Yukio Noguchi, Direktor des Studienzentrums für Advanced Economic Engineering an der Universität Tokio, macht aus seiner Enttäuschung über den Kurs von Premier Junichiro Koizumi kein Hehl, der die totale Reform versprochen hatte, aber weiterhin erlaubt, dass "Banken und Regierung", nicht aber der Markt die Wirtschaft bestimmen. Japan habe sich an die veränderten Verhältnisse, die zuerst die jungen Industriegesellschaften wie Korea und Taiwan, dann die Asean-Staaten und zuletzt China zu Konkurrenten werden ließen, nicht strukturell angepasst.

Weiter werden aus politischen Gründen für die Pleite bestimmte Unternehmen künstlich am Leben erhalten, wie im Jänner die Supermarktkette Daiei, in die umgerechnet 4,58 Milliarden Euro (vier Milliarden Dollar) gepumpt wurden, gleichzeitig ist das Problem der faulen Kredite ungelöst, die im vergangenen Jahr Dutzende Banken haben krachen lassen. Ab April werden private Einlagen nur mehr bis zehn Millionen Yen (85.000 Euro) vom Staat besichert, das veranlasst wiederum panische Sparer zur Suche nach sicheren Banken - die ihrerseits fragwürdige Bocksprünge vollführen, um ihre Kunden zu halten und neue zu gewinnen.

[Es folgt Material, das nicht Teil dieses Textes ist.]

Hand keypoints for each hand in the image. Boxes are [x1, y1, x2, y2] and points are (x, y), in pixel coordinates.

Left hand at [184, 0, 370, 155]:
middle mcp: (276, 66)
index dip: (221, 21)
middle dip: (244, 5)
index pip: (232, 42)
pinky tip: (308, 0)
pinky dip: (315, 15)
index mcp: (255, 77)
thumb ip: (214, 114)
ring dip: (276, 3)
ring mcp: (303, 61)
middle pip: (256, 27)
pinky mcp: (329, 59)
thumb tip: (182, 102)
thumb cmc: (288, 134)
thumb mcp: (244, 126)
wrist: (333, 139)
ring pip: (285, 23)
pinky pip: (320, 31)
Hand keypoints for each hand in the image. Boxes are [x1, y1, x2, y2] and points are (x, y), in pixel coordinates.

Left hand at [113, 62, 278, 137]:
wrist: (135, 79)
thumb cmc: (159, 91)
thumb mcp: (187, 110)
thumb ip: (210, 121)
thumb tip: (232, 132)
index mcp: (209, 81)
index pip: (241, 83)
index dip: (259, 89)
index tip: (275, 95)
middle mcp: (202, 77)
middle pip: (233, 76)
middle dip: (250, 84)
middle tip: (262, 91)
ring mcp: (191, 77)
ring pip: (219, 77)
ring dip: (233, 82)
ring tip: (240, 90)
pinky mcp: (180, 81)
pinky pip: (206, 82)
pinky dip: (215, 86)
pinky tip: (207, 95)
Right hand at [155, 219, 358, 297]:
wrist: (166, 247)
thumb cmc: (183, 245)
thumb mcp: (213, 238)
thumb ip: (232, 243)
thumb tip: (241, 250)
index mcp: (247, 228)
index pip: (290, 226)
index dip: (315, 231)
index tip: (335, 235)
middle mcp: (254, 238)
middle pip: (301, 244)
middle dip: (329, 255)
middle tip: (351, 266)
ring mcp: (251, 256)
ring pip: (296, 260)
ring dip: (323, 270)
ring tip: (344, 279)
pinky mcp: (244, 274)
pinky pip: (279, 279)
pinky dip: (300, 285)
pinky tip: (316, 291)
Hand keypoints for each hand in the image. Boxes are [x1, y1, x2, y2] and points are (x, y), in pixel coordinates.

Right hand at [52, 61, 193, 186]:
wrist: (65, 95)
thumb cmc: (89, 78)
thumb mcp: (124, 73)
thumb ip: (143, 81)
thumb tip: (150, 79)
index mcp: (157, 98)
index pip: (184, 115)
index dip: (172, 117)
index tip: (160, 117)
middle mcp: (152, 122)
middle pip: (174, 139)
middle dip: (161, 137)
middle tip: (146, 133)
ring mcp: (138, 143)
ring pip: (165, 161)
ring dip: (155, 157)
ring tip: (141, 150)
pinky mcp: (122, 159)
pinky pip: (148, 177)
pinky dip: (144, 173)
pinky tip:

Zu den schärfsten Koizumi-Kritikern aus der Fachwelt gehört Eisuke Sakakibara, der ehemalige "Mr. Yen", der diesen Titel als Vizefinanzminister Ende der 90er für seine Fähigkeit verliehen bekam, mit dem Yen-Wechselkursen zu spielen. Koizumi bezeichnet er als "Populisten", der über Reform nur rede, aber im Konservativismus stecken bleibe.


Popularitätstief

Aber selbst Koizumi wohlgesonnene Ökonomen, die ihm zugute halten, dass so ein strukturelles Reformvorhaben eben nicht schnell geht, werden nach dem im Februar präsentierten Reformpaket Koizumis für die Wirtschaft langsam nervös. Früher hatte man Zweifel, ob es Koizumi mit den beharrenden Kräften im Lande - und speziell in seiner LDP (Liberaldemokratischen Partei) - aufnehmen kann, heute fragt man sich, ob er es überhaupt will. Seine Umfragewerte sind Anfang der Woche erstmals auf 46 Prozent Zustimmung gefallen.